Among the lines below, return each one that contains the word "size".

[Start of Attachment]

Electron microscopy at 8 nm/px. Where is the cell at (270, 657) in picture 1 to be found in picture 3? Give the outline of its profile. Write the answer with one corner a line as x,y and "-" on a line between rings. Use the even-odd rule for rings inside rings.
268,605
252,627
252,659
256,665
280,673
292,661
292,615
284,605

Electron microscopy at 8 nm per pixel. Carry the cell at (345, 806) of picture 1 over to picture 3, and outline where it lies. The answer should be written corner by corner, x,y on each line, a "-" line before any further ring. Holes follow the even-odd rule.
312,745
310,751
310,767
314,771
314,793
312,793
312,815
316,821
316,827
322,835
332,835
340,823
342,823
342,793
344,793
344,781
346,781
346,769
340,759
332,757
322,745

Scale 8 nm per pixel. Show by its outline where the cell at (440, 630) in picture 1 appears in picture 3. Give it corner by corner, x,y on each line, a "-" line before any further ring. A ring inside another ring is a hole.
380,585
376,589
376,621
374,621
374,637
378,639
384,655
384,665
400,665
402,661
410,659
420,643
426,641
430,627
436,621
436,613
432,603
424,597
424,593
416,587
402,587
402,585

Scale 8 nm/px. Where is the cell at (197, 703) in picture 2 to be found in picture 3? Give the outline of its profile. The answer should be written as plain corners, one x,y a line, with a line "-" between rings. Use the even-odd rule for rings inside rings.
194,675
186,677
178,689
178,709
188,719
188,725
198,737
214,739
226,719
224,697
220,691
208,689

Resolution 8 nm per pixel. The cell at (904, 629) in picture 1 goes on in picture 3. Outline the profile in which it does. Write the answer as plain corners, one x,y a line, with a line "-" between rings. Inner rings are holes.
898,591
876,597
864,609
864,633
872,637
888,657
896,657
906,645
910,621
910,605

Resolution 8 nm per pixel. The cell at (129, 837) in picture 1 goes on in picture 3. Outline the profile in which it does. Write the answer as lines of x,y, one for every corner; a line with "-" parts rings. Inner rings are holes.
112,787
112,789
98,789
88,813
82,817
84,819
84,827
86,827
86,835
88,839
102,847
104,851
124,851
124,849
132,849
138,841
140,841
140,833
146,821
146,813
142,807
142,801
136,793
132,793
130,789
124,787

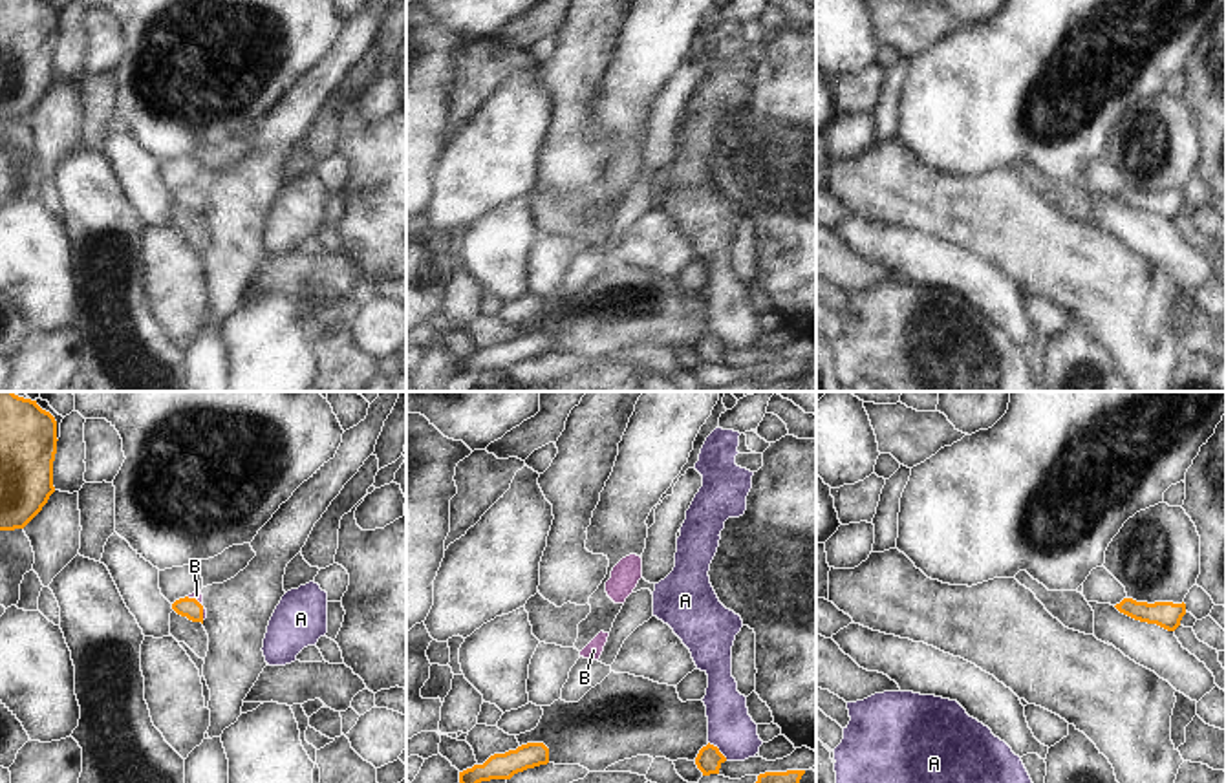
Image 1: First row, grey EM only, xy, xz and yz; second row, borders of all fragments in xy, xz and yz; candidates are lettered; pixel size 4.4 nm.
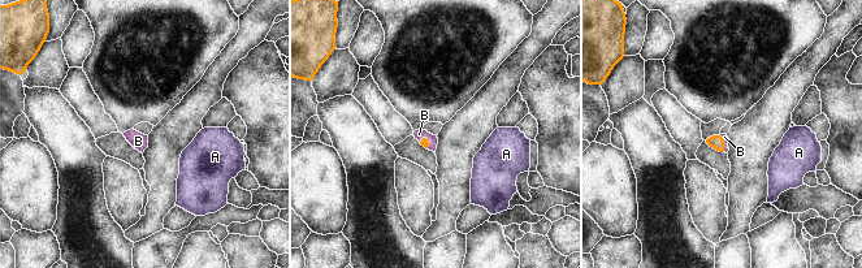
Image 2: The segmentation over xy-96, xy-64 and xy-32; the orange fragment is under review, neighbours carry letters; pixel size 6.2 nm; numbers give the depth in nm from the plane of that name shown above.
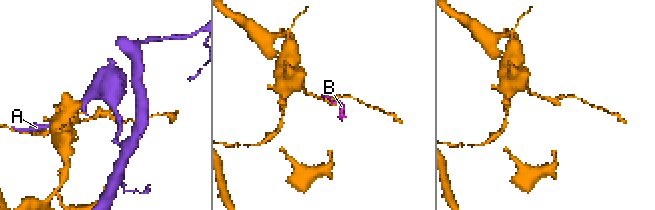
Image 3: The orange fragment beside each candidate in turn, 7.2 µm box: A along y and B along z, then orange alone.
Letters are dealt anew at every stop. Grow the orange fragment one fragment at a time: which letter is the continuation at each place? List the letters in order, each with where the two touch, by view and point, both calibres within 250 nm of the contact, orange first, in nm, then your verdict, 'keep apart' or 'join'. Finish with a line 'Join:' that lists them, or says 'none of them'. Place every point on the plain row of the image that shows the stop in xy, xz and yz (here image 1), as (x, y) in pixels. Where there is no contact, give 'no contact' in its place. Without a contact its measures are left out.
A: xz (718, 341) | 120/200 nm | keep apart
B: xy (202, 196) | 90/40 nm | join
Join: B

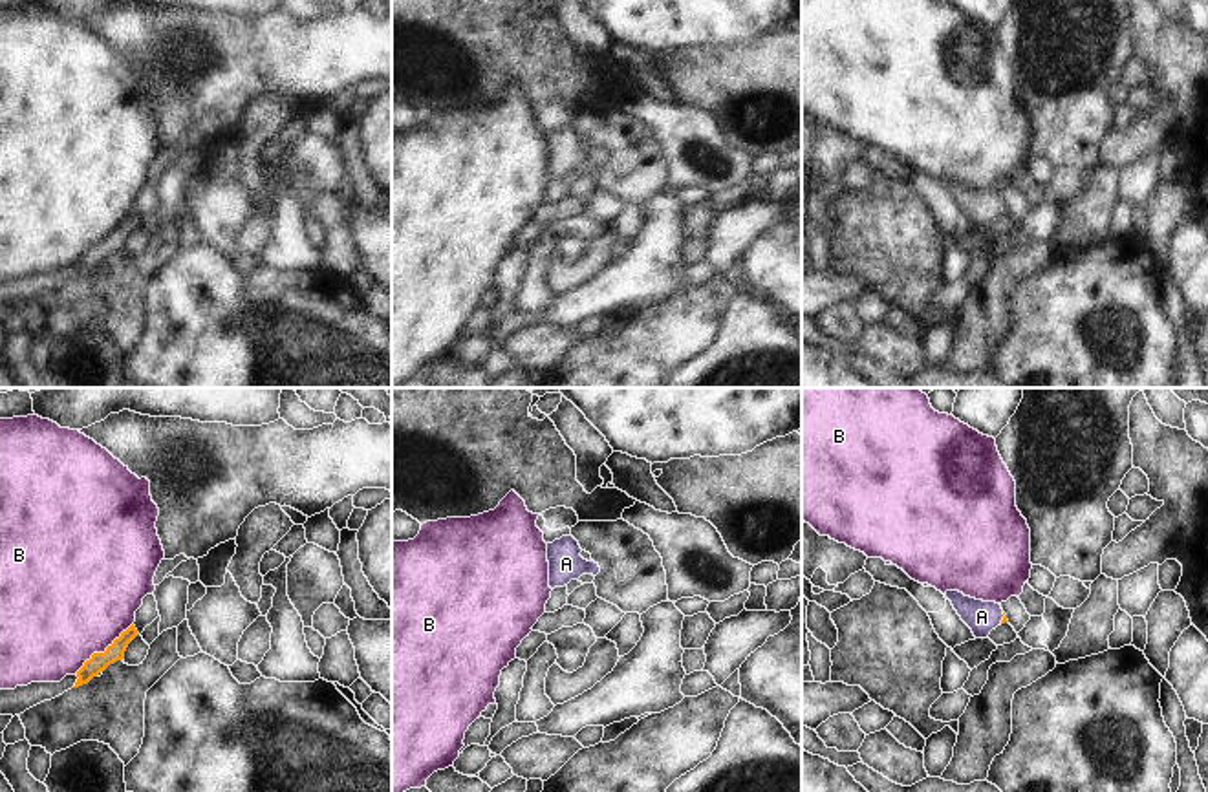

[End of Attachment]

Solution to this exercise »
Image 1: First row, grey EM only, xy, xz and yz; second row, borders of all fragments in xy, xz and yz; candidates are lettered; pixel size 4.4 nm.
Image 2: The segmentation over xy-96, xy-64 and xy-32; the orange fragment is under review, neighbours carry letters; pixel size 6.2 nm; numbers give the depth in nm from the plane of that name shown above.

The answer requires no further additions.